According to Adam Hartung, managing partner of consulting firm Spark Partners, there is one chief reason to go from public to private: “By changing the corporate structure from a C Corporation to an alternative, such as LLC, Subchapter S Corp, or even proprietorship, the owners avoid double taxation on dividends. So if a company would like to pass through losses to the owners' personal income statement, or pass through high cash flows, being private offers opportunities to reduce taxes.”

However, companies that go private for this reason will rarely admit it. Instead, says Hartung, they give opaque explanations. “This is done because the management or new owners claim they cannot make various decisions that will benefit the company while public,” he says. “This is pure balderdash. There are no decisions a private company can make that a public company could not make. There is no managerial benefit from ownership change.”

Or a company could be going to the other side because of a third-party takeover. This frequently happens when the company's stock is under-valued and has fallen out of favor in the market. A competitor, private equity fund, or other interested party says, “‘Hey, I can buy this company cheap.’ It makes an offer to buy the shares,” explains Dow.

Why Going Private Isn't a Panacea for Hurting Companies
One major challenge in switching can be negotiating the financing to buy out the public shares, says Dow. The company – or the new private owners – has to come up with enough money to buy out all the small shareholders, usually at a premium, to get the shareholders to approve the deal or tender their shares. Unless the company has a wealthy founder, the managers will have to find that money somewhere, which may involve private equity funds, other institutional investors, or lenders.

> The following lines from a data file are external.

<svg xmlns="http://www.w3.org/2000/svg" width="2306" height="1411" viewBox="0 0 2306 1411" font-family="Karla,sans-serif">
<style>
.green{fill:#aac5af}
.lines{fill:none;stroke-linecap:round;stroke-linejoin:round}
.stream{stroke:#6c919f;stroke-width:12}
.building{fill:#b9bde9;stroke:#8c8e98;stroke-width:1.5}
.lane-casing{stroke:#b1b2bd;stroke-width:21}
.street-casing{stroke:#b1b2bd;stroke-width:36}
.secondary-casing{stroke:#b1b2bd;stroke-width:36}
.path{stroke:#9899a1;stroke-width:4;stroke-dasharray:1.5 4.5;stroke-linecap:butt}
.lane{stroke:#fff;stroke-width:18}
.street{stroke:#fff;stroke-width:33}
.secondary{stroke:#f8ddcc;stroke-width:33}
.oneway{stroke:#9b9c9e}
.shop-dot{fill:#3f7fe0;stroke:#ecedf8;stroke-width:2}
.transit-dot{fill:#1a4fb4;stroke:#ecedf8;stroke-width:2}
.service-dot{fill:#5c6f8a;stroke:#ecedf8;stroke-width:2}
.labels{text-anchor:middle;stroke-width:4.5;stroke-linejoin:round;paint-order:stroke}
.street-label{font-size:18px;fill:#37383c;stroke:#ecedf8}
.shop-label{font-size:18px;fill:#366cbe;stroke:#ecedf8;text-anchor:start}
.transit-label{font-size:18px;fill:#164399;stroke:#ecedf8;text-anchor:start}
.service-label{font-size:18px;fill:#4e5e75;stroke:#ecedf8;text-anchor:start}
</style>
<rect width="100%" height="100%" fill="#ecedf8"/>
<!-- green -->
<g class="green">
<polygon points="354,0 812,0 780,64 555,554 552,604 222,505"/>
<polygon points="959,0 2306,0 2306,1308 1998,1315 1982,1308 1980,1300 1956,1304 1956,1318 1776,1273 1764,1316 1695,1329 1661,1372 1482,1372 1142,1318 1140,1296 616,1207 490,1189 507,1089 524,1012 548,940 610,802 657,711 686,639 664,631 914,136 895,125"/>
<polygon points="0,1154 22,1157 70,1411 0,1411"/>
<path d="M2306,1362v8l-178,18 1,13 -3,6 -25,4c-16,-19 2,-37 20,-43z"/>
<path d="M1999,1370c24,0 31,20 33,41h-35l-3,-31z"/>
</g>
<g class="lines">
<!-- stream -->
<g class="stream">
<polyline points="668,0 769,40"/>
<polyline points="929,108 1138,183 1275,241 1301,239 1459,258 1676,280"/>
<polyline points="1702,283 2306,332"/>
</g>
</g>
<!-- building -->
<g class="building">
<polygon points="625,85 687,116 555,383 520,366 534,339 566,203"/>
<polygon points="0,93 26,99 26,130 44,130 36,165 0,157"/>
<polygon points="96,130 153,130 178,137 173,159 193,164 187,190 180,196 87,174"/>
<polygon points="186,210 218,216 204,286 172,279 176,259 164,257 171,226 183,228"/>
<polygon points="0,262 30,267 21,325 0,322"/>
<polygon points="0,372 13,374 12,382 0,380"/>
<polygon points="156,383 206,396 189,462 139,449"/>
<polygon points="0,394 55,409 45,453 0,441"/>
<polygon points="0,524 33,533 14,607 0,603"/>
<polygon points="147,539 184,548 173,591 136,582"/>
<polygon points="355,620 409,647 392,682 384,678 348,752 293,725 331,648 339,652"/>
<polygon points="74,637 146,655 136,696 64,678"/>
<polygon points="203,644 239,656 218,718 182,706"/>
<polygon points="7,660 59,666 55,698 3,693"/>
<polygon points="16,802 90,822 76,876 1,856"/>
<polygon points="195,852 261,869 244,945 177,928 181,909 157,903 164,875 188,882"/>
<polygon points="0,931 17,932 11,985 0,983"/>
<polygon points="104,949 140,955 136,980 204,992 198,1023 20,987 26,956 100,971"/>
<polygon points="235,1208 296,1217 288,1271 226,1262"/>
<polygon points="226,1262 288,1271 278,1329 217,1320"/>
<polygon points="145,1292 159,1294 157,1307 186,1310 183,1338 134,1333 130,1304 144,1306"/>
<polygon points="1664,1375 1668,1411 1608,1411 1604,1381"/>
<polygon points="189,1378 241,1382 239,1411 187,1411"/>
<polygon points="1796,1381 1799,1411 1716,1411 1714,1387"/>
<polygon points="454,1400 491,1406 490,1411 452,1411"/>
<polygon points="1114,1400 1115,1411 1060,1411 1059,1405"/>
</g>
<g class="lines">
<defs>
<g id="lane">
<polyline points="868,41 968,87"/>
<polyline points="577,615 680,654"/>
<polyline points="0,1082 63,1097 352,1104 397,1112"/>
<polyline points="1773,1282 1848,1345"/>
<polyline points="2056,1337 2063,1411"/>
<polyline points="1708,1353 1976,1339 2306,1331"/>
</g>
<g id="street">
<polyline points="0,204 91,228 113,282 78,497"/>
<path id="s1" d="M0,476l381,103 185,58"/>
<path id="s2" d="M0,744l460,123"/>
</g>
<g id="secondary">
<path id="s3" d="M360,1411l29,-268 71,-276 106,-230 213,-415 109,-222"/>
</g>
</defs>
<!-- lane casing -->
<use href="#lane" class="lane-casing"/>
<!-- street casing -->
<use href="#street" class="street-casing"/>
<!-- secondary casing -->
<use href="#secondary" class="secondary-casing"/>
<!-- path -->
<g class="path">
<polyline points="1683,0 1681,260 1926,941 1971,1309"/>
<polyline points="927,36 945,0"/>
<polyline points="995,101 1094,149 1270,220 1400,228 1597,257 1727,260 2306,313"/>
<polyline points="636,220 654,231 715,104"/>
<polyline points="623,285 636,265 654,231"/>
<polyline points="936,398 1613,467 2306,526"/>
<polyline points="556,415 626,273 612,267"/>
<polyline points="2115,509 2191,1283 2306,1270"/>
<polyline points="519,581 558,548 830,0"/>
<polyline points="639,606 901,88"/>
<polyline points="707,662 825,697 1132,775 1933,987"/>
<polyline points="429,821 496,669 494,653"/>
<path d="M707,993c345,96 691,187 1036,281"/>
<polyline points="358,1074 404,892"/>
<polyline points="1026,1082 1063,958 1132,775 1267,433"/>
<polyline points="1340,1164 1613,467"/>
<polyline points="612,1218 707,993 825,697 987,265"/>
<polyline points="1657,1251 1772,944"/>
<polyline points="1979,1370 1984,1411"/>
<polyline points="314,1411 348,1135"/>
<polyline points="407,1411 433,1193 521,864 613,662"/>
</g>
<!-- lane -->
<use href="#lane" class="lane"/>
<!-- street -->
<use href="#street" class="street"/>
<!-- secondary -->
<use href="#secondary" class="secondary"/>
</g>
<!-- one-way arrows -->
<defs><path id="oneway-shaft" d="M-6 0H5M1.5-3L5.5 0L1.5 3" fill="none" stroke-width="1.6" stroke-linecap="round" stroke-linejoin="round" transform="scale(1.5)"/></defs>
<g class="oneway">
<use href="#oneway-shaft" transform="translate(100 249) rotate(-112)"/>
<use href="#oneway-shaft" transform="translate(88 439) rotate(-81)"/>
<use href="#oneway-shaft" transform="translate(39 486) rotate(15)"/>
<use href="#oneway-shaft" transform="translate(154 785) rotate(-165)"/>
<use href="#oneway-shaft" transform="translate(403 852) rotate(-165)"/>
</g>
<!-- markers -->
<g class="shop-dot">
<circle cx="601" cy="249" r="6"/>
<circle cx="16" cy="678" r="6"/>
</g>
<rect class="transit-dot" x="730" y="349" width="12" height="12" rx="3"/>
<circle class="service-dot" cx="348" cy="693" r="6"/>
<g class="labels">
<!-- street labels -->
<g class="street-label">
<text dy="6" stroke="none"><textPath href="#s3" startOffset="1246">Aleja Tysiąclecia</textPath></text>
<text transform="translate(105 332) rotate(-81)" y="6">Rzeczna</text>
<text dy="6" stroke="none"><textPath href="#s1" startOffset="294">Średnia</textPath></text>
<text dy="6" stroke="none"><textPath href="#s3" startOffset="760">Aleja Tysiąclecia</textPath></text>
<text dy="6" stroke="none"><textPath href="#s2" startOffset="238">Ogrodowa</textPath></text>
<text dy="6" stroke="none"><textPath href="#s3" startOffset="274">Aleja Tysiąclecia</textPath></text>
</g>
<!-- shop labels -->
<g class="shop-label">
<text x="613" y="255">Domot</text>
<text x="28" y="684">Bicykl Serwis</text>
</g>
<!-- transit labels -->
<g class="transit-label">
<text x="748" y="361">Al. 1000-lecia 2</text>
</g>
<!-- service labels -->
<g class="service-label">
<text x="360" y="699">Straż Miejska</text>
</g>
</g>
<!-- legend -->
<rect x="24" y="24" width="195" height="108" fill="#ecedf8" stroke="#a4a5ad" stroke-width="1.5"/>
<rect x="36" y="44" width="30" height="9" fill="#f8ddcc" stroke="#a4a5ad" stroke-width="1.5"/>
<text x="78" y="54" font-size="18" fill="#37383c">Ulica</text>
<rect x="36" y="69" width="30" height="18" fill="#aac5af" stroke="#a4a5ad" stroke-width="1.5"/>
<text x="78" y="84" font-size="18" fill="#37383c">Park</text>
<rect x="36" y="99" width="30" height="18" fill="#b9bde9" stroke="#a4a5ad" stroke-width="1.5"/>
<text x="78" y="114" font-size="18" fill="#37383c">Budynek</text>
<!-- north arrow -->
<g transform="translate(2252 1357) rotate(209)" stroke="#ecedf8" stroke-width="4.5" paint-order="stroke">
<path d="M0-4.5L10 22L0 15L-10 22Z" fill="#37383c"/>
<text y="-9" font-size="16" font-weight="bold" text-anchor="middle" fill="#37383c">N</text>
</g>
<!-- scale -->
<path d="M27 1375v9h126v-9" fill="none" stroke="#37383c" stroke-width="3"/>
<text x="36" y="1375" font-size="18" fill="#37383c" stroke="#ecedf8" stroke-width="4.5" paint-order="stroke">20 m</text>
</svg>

“Those financing sources will extract a pound of flesh in terms of price or control,” Dow says. They may demand high interest rates or dilution, for example. A related challenge is simply deciding who controls the company and how will it be managed going forward.

Then too, companies that are subsequently “restructured” are inherently lower in value, says Hartung. They have fewer assets, products, employees, vendors, and customers. They have large debt service requirements, and minimal cash flow beyond debt payments, says Hartung.

Indeed, there can be a destructive consequence of going from public to private, “when acquiring companies load them up with debt and 'flip' them,” points out McGrath. “There have been some sad examples of this in the past, including Simmons Bedding Company and Mervyn's.”

Although most of us won’t be privy to the details, Dell and Heinz face a tough transition since they are older, risk-averse organizations that lack the nimbleness of an entrepreneurial firm, Balzac suggests. “Changing that culture is going to take a lot more than just going private. It's going to require recognizing that what made those companies exciting places to work isn't there anymore,” he says. “Putting the spark back will necessitate creating a new, vibrant vision and adapting the organizational narrative to reframe the decision to go private as a strategic move and not a sign of failure or desperation.”

 At least they can work it out among themselves, quietly, privately.

Sheryl Nance-Nash is a freelance writer specializing in personal finance, small business, general business, and career-related topics.